#### [Stated task]
Copy out every line of text in each item below word for word, leaving out the pictures.
++++ Data extract
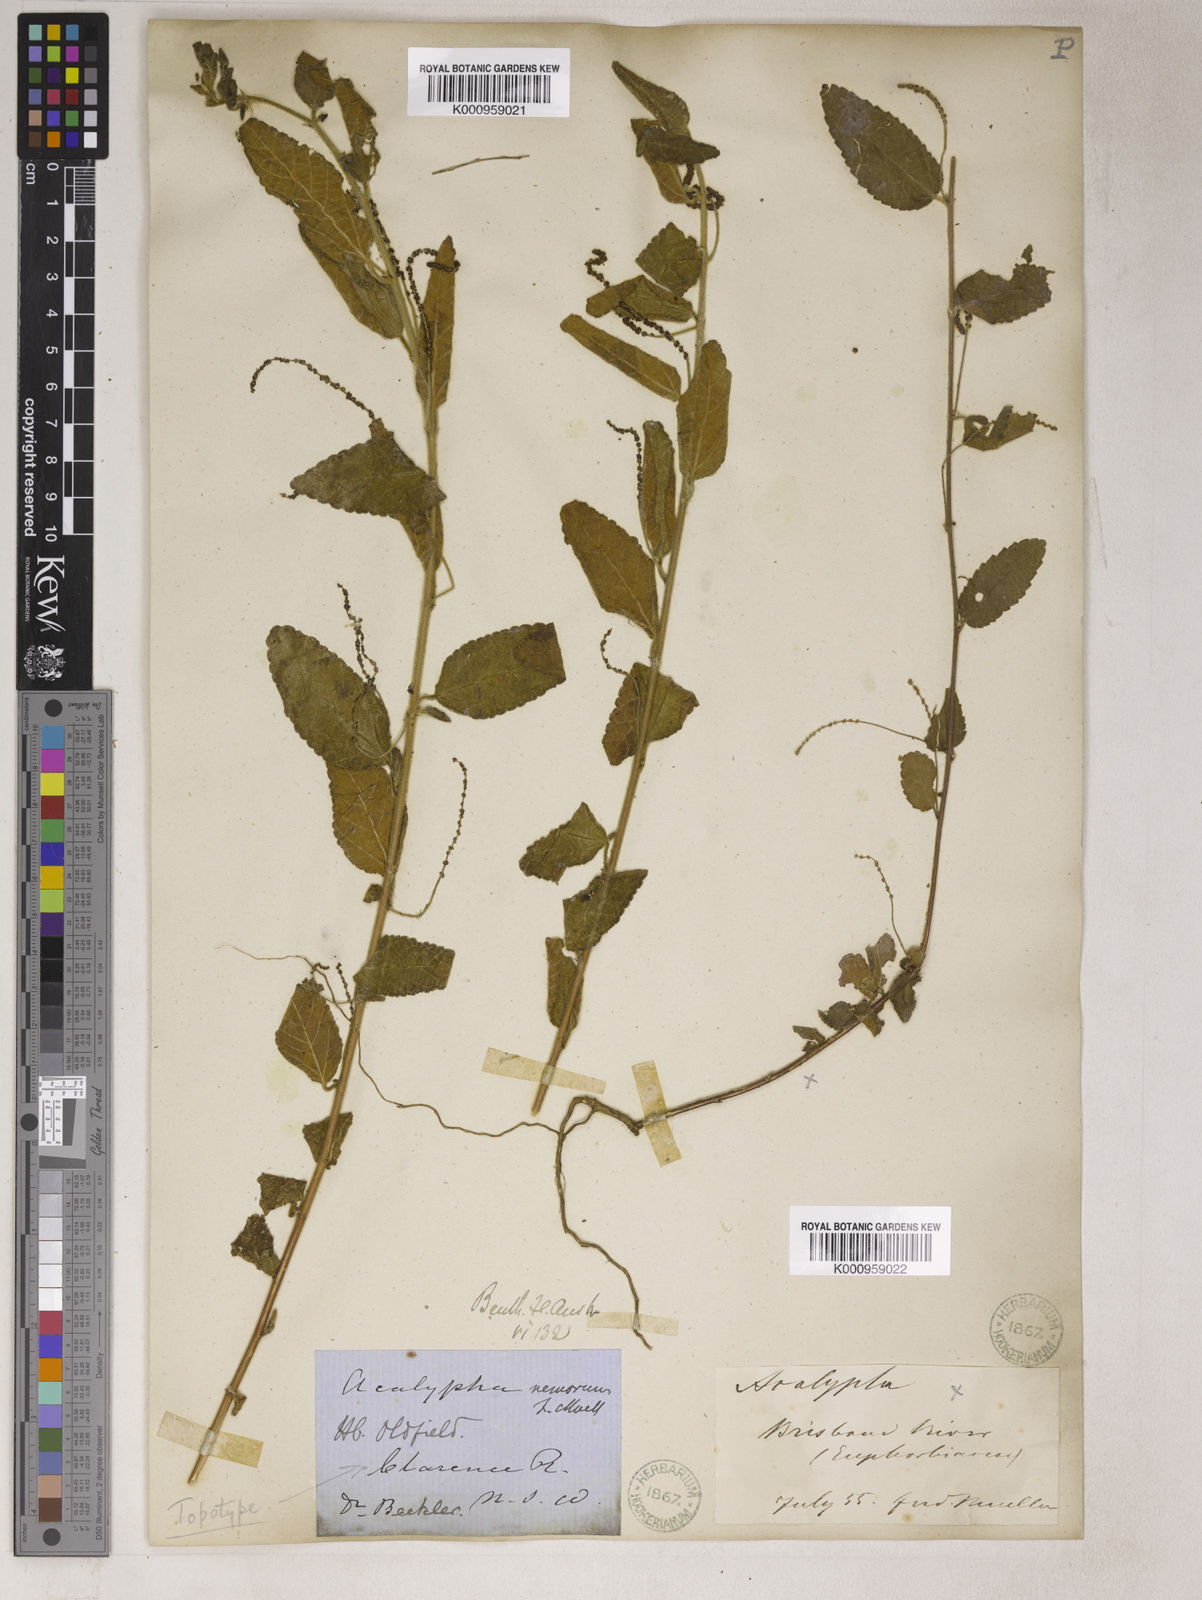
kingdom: Plantae
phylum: Tracheophyta
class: Magnoliopsida
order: Malpighiales
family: Euphorbiaceae
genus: Acalypha
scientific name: Acalypha
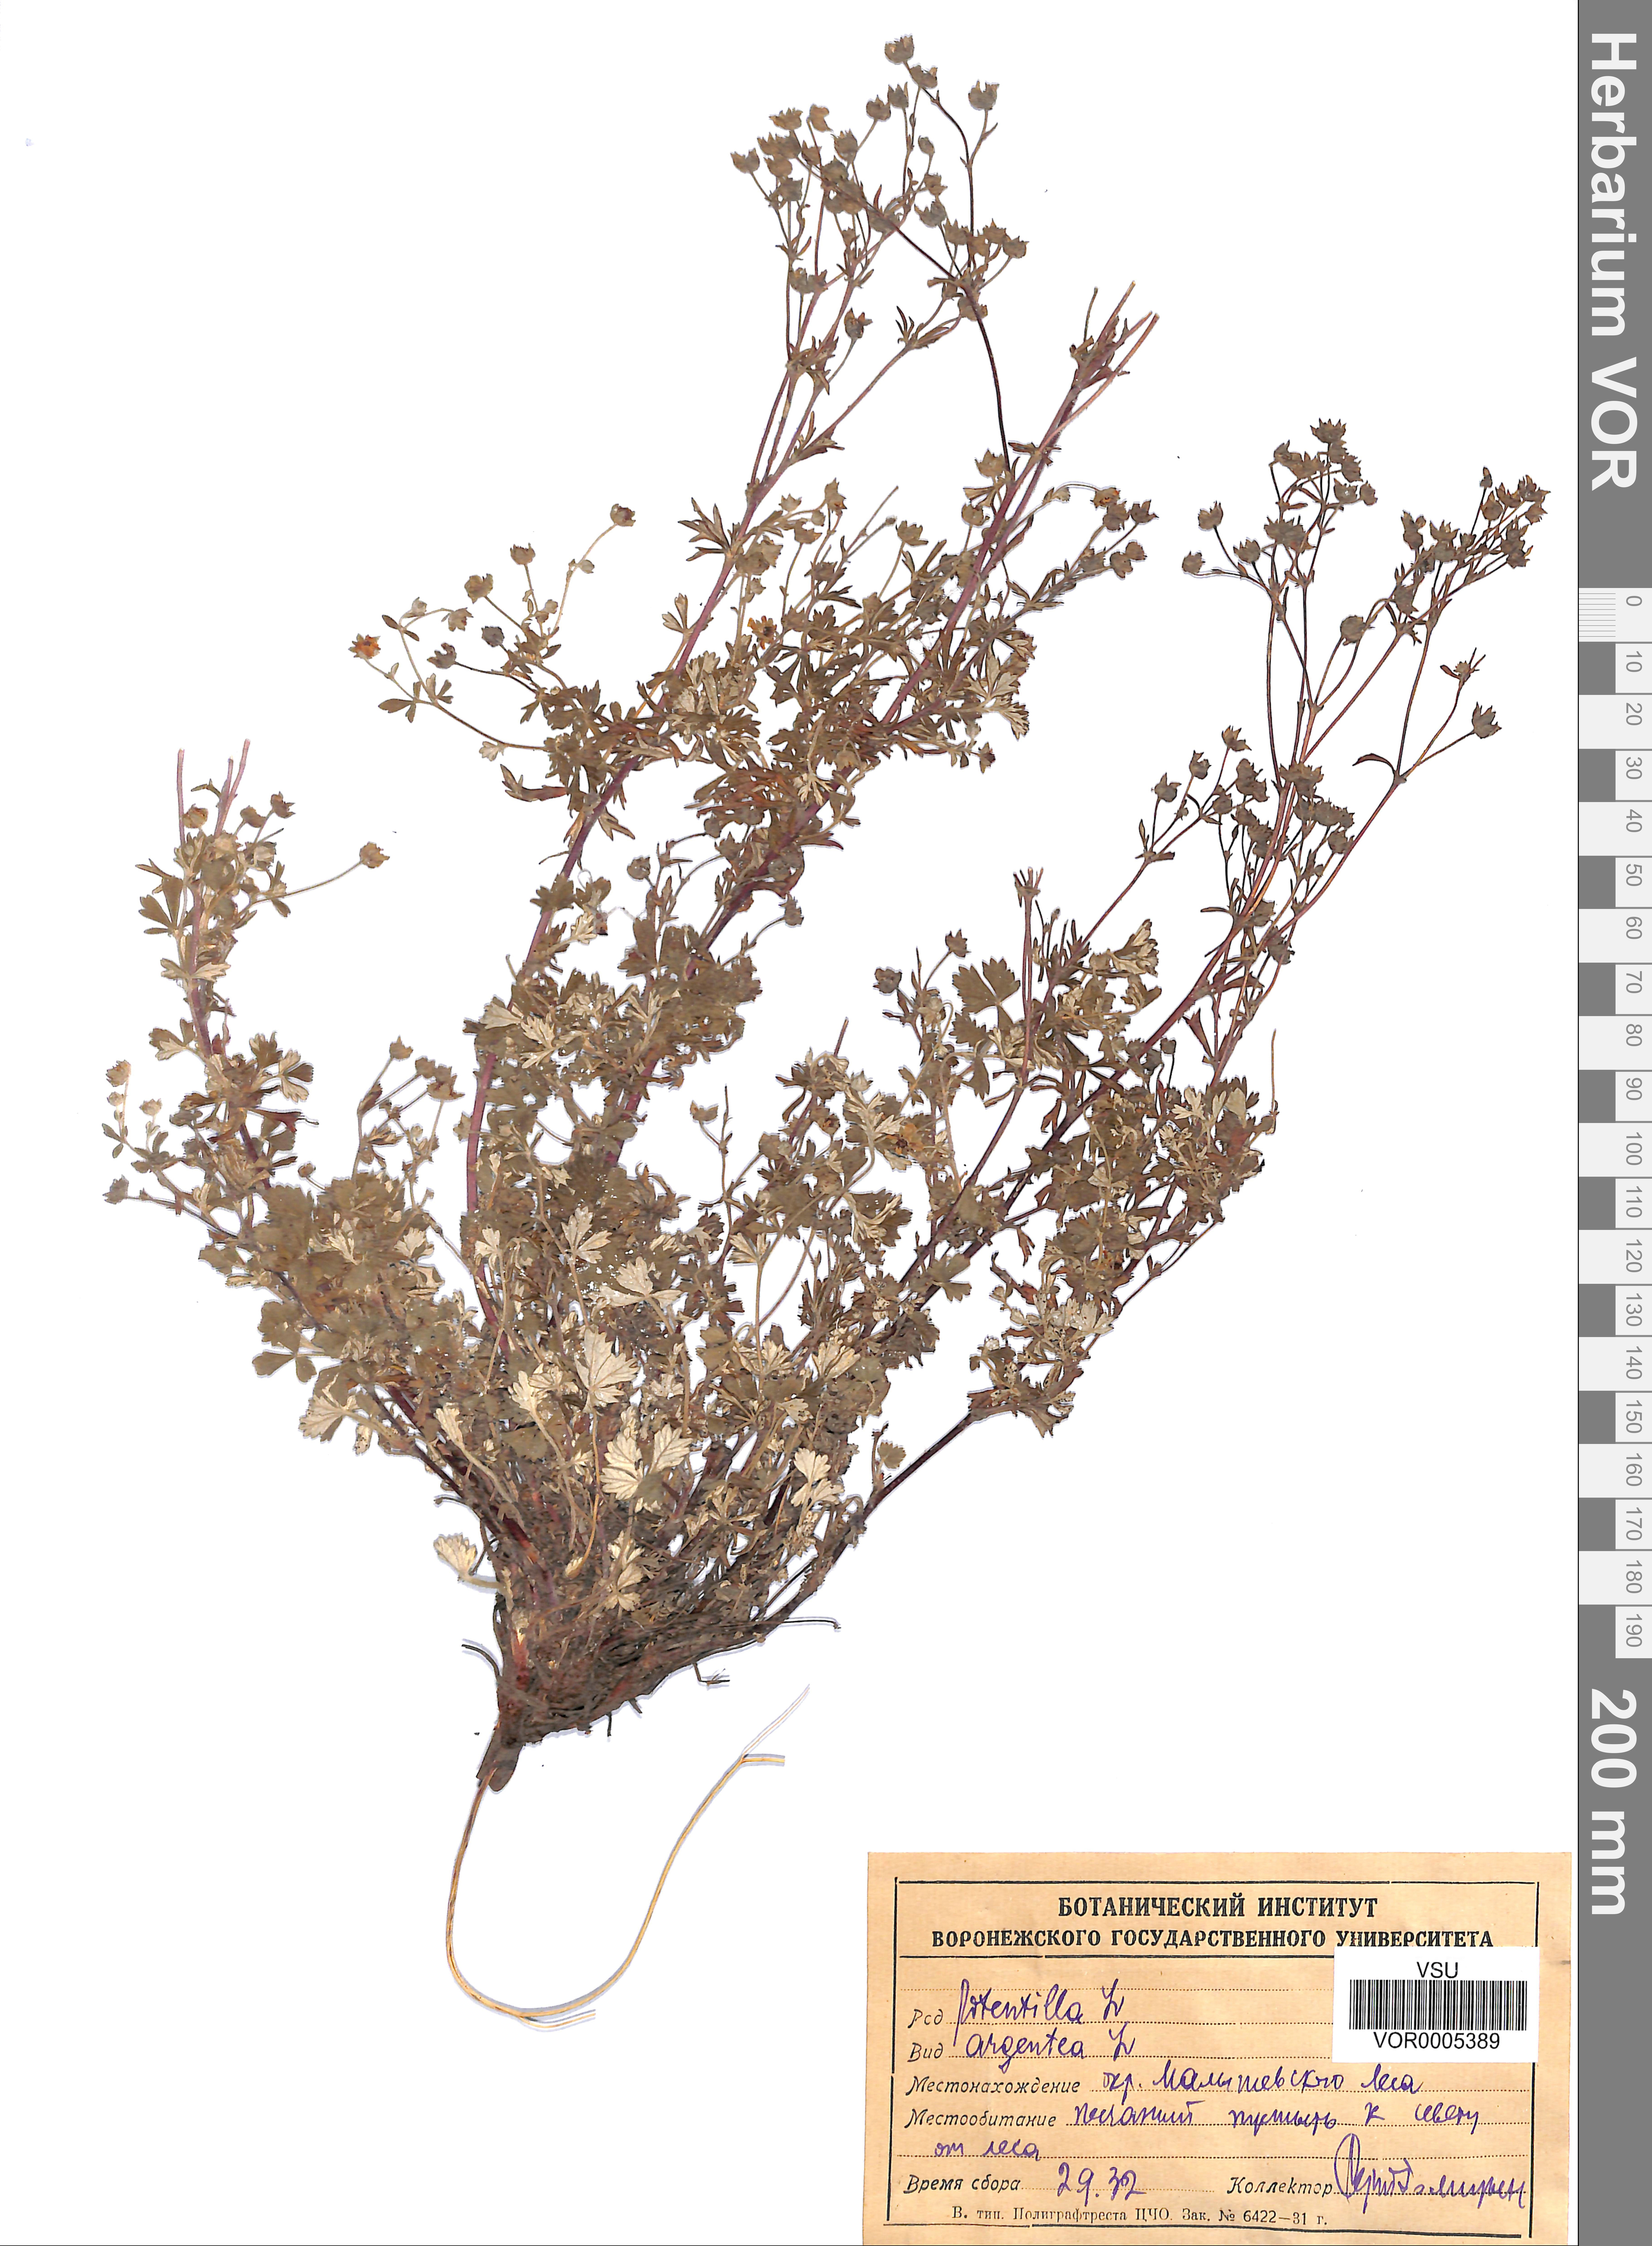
++++++++
#### [Correct output]
kingdom: Plantae
phylum: Tracheophyta
class: Magnoliopsida
order: Malpighiales
family: Euphorbiaceae
genus: Acalypha
scientific name: Acalypha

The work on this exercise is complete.